Cohen and Internicola measured the distribution of microplastics from 16 sampling sites across the Delaware Bay, ranging from just above the Delaware Memorial Bridge in Wilmington to outside the bay mouth. The stations cover the area encompassing where the bay is fresh water to where the bay meets the Atlantic Ocean.
The researchers used a net to get surface samples, towing the net at the surface and using a flow meter inside the net to indicate how much water was sampled. They then rinsed the net, preserved the samples in a glass container and brought them back to the lab.
Chemical methods in the lab allowed the researchers to separate the plastics from the organics by dissolving the organic material and putting samples in a salty solution where the plastics would float and the organics would sink.
Kukulka and Mason then took the data from the samples and plugged it into their hydrological models.
By combining the observational data with tidal-, wind- and buoyancy-driven models to simulate the distribution of microplastics, they were able to extrapolate the results to a larger portion of the Delaware Bay and determine how particles move within the bay, exit the bay or accumulate in surface convergence regions.
Cohen said the sampling and modeling approach speaks to how marine science is conducted.
"It's not all about going on boats and collecting a bucket of water or dipping a net," Cohen said. "It's about combining what you can learn from that with what you can learn from these numerical approaches."
Kukulka agreed, saying that it is great to be able to combine the field sampling data with the modeling.
"It's challenging to do observations bay-wide, and sampling is time-limited and limited to a specific location," said Kukulka. "We didn't really get a broad snapshot bay-wide with sampling, but with the modeling, we can see the temporal variability and the whole spatial coverage of plastics."
Salinity fronts
In the area where the fresher water from the Delaware River meets the saltier water of the Atlantic Ocean, the researchers observed salinity fronts, with fresh water on top and saltier water on the bottom. Near such fronts, surface currents can converge.
Known as convergence zones, the researchers found microplastics in high concentrations in these areas.
"What we find in the simulation is that we have regions of very high concentrations, much higher than outside those convergence zones," said Kukulka.
Because the buoyant microplastics float on top of the water, they are also influenced and accumulate in areas due to the tides and the wind. Plastics move within the tidal cycle back and forth as tides move in and out of the bay, causing tremendous locational variability over a tidal cycle, especially if a researcher is measuring just inside or outside of those hotspots.

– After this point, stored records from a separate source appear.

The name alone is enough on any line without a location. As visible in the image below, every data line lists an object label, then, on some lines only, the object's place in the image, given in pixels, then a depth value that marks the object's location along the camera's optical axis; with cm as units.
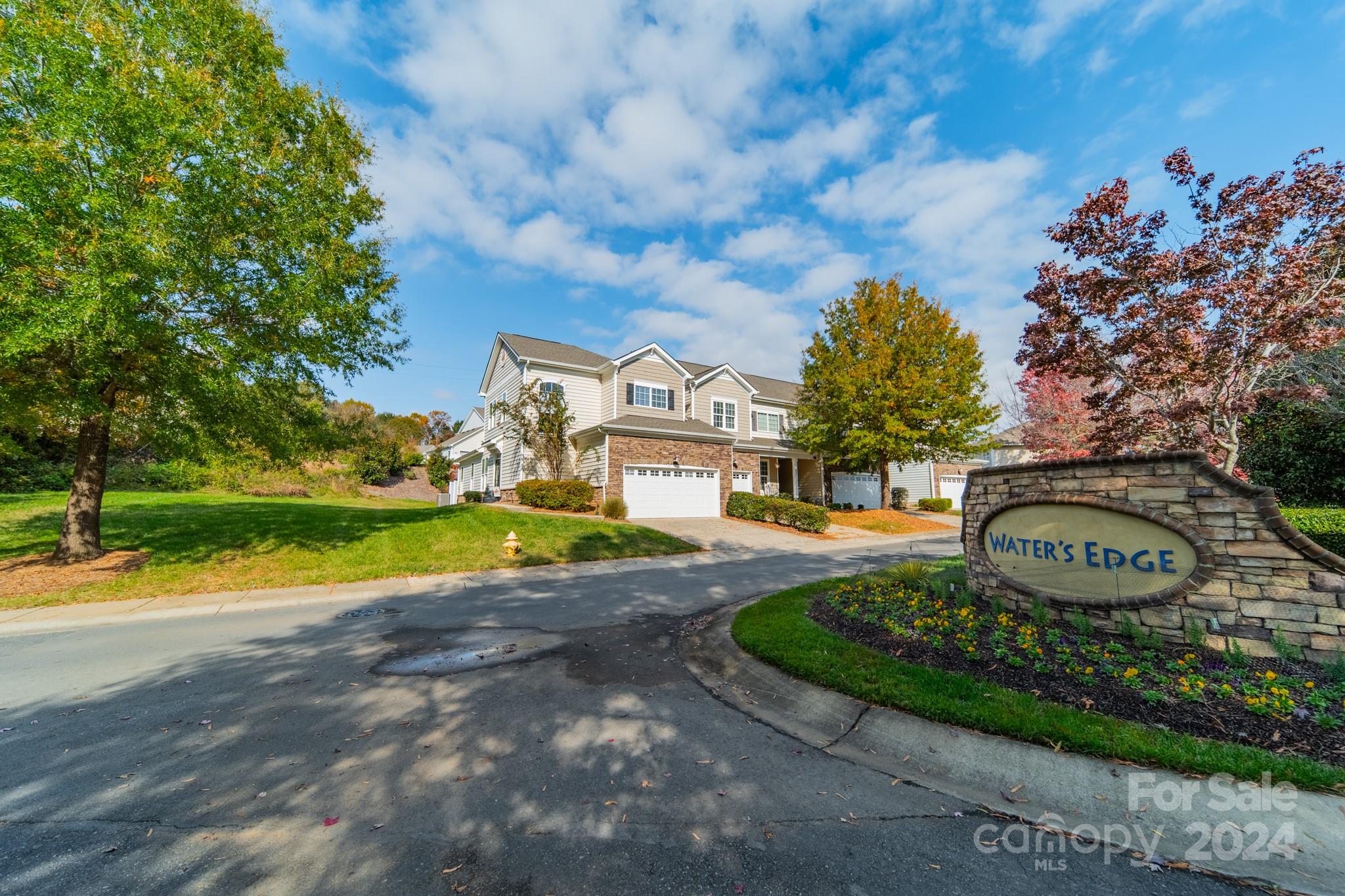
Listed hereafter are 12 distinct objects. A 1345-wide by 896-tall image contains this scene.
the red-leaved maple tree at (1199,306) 623
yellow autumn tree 2203
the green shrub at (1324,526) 688
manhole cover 737
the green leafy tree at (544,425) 2212
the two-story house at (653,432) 2075
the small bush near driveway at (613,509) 1891
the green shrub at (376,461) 3078
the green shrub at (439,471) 3200
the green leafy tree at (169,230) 695
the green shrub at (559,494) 1952
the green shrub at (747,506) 2078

"You can stay at a given spot and sample a given location or station, but that patch of material isn't always going to be there," said Cohen. "It's going to move with the tides, and so you could be at a given station and based on the simulations, you could see a one-thousand times change in the concentrations."
The distribution of the plastics also depends on the force of the winds, with a strong wind moving microplastics to various areas of the bay.
"If we know the forcing, we can make educated guesses on where we might expect plastics and where they're likely to accumulate," said Kukulka.
Next steps
As for the project's next steps, they would like to definitively determine how long microplastics stay in the bay and if they end up at the shores of New Jersey and Delaware or if they're trapped within the bay.